---------- EXTRACTED DATA ----------
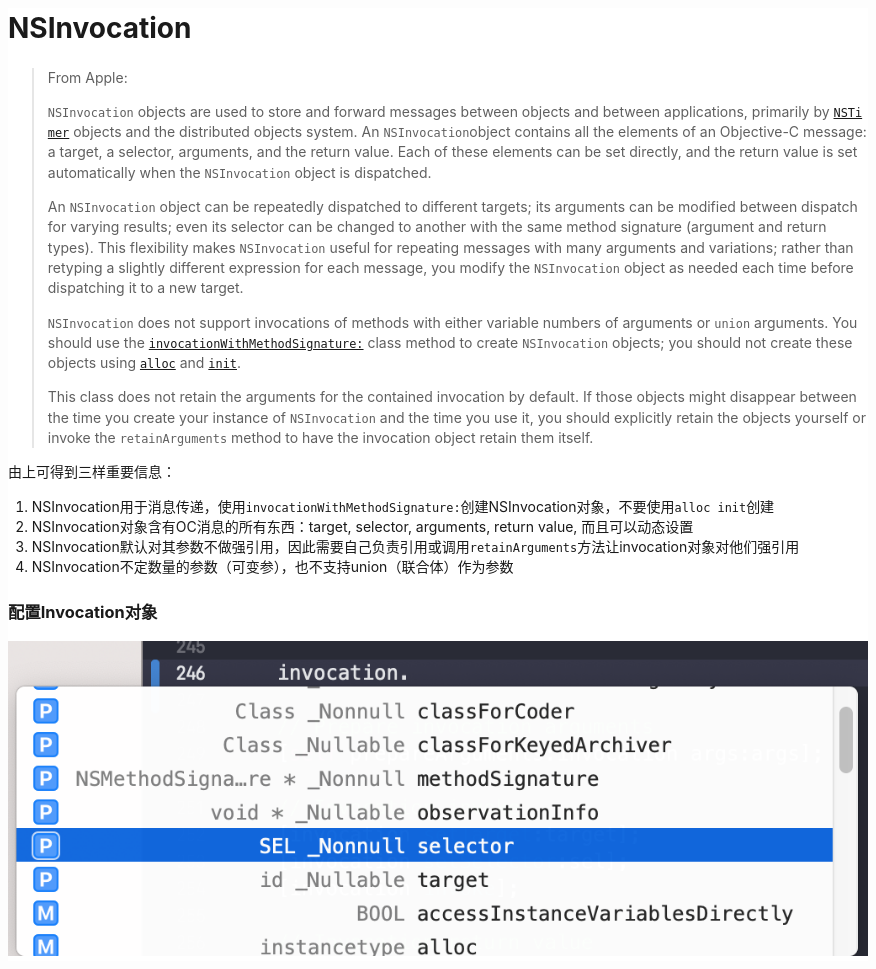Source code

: # NSInvocation

> From Apple: 
>
> `NSInvocation` objects are used to store and forward messages between objects and between applications, primarily by [`NSTimer`](dash-apple-api://load?topic_id=1412393&language=occ) objects and the distributed objects system. An `NSInvocation`object contains all the elements of an Objective-C message: a target, a selector, arguments, and the return value. Each of these elements can be set directly, and the return value is set automatically when the `NSInvocation` object is dispatched.
>
> An `NSInvocation` object can be repeatedly dispatched to different targets; its arguments can be modified between dispatch for varying results; even its selector can be changed to another with the same method signature (argument and return types). This flexibility makes `NSInvocation` useful for repeating messages with many arguments and variations; rather than retyping a slightly different expression for each message, you modify the `NSInvocation` object as needed each time before dispatching it to a new target.
>
> `NSInvocation` does not support invocations of methods with either variable numbers of arguments or `union` arguments. You should use the [`invocationWithMethodSignature:`](dash-apple-api://load?request_key=hcjVj4h-wP#dash_1437844) class method to create `NSInvocation` objects; you should not create these objects using [`alloc`](dash-apple-api://load?topic_id=1571958&language=occ) and [`init`](dash-apple-api://load?topic_id=1418641&language=occ).
>
> This class does not retain the arguments for the contained invocation by default. If those objects might disappear between the time you create your instance of `NSInvocation` and the time you use it, you should explicitly retain the objects yourself or invoke the `retainArguments` method to have the invocation object retain them itself.

由上可得到三样重要信息：

1. NSInvocation用于消息传递，使用`invocationWithMethodSignature:`创建NSInvocation对象，不要使用`alloc init`创建
2. NSInvocation对象含有OC消息的所有东西：target, selector, arguments, return value, 而且可以动态设置
3. NSInvocation默认对其参数不做强引用，因此需要自己负责引用或调用`retainArguments`方法让invocation对象对他们强引用
4. NSInvocation不定数量的参数（可变参），也不支持union（联合体）作为参数

### 配置Invocation对象

![](./images/invocation_1.png)
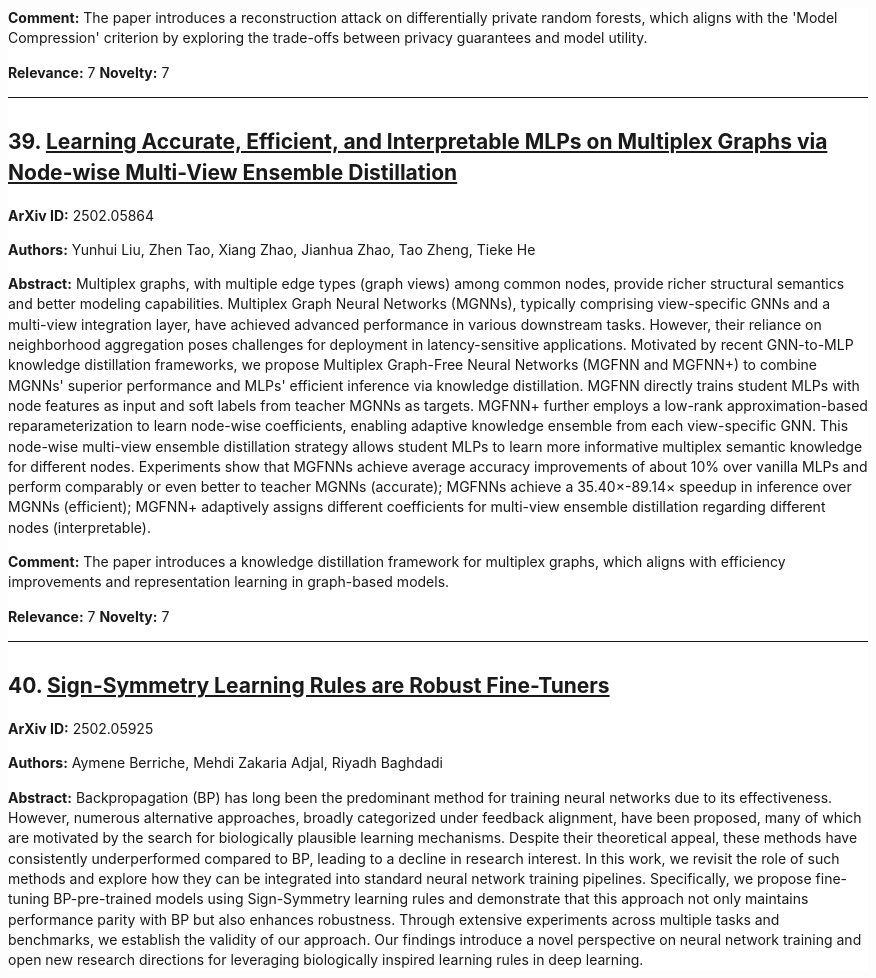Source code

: **Comment:** The paper introduces a reconstruction attack on differentially private random forests, which aligns with the 'Model Compression' criterion by exploring the trade-offs between privacy guarantees and model utility.

**Relevance:** 7
**Novelty:** 7

---

## 39. [Learning Accurate, Efficient, and Interpretable MLPs on Multiplex Graphs via Node-wise Multi-View Ensemble Distillation](https://arxiv.org/abs/2502.05864) <a id="link39"></a>

**ArXiv ID:** 2502.05864

**Authors:** Yunhui Liu, Zhen Tao, Xiang Zhao, Jianhua Zhao, Tao Zheng, Tieke He

**Abstract:** Multiplex graphs, with multiple edge types (graph views) among common nodes, provide richer structural semantics and better modeling capabilities. Multiplex Graph Neural Networks (MGNNs), typically comprising view-specific GNNs and a multi-view integration layer, have achieved advanced performance in various downstream tasks. However, their reliance on neighborhood aggregation poses challenges for deployment in latency-sensitive applications. Motivated by recent GNN-to-MLP knowledge distillation frameworks, we propose Multiplex Graph-Free Neural Networks (MGFNN and MGFNN+) to combine MGNNs' superior performance and MLPs' efficient inference via knowledge distillation. MGFNN directly trains student MLPs with node features as input and soft labels from teacher MGNNs as targets. MGFNN+ further employs a low-rank approximation-based reparameterization to learn node-wise coefficients, enabling adaptive knowledge ensemble from each view-specific GNN. This node-wise multi-view ensemble distillation strategy allows student MLPs to learn more informative multiplex semantic knowledge for different nodes. Experiments show that MGFNNs achieve average accuracy improvements of about 10% over vanilla MLPs and perform comparably or even better to teacher MGNNs (accurate); MGFNNs achieve a 35.40$\times$-89.14$\times$ speedup in inference over MGNNs (efficient); MGFNN+ adaptively assigns different coefficients for multi-view ensemble distillation regarding different nodes (interpretable).

**Comment:** The paper introduces a knowledge distillation framework for multiplex graphs, which aligns with efficiency improvements and representation learning in graph-based models.

**Relevance:** 7
**Novelty:** 7

---

## 40. [Sign-Symmetry Learning Rules are Robust Fine-Tuners](https://arxiv.org/abs/2502.05925) <a id="link40"></a>

**ArXiv ID:** 2502.05925

**Authors:** Aymene Berriche, Mehdi Zakaria Adjal, Riyadh Baghdadi

**Abstract:** Backpropagation (BP) has long been the predominant method for training neural networks due to its effectiveness. However, numerous alternative approaches, broadly categorized under feedback alignment, have been proposed, many of which are motivated by the search for biologically plausible learning mechanisms. Despite their theoretical appeal, these methods have consistently underperformed compared to BP, leading to a decline in research interest. In this work, we revisit the role of such methods and explore how they can be integrated into standard neural network training pipelines. Specifically, we propose fine-tuning BP-pre-trained models using Sign-Symmetry learning rules and demonstrate that this approach not only maintains performance parity with BP but also enhances robustness. Through extensive experiments across multiple tasks and benchmarks, we establish the validity of our approach. Our findings introduce a novel perspective on neural network training and open new research directions for leveraging biologically inspired learning rules in deep learning.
----------
__AIM OF THE TASK__:
Whenever the word "init" shows up in a line, that line counts. Say how many lines of the data count, giving the number alone.

__TASK ANSWER__:
2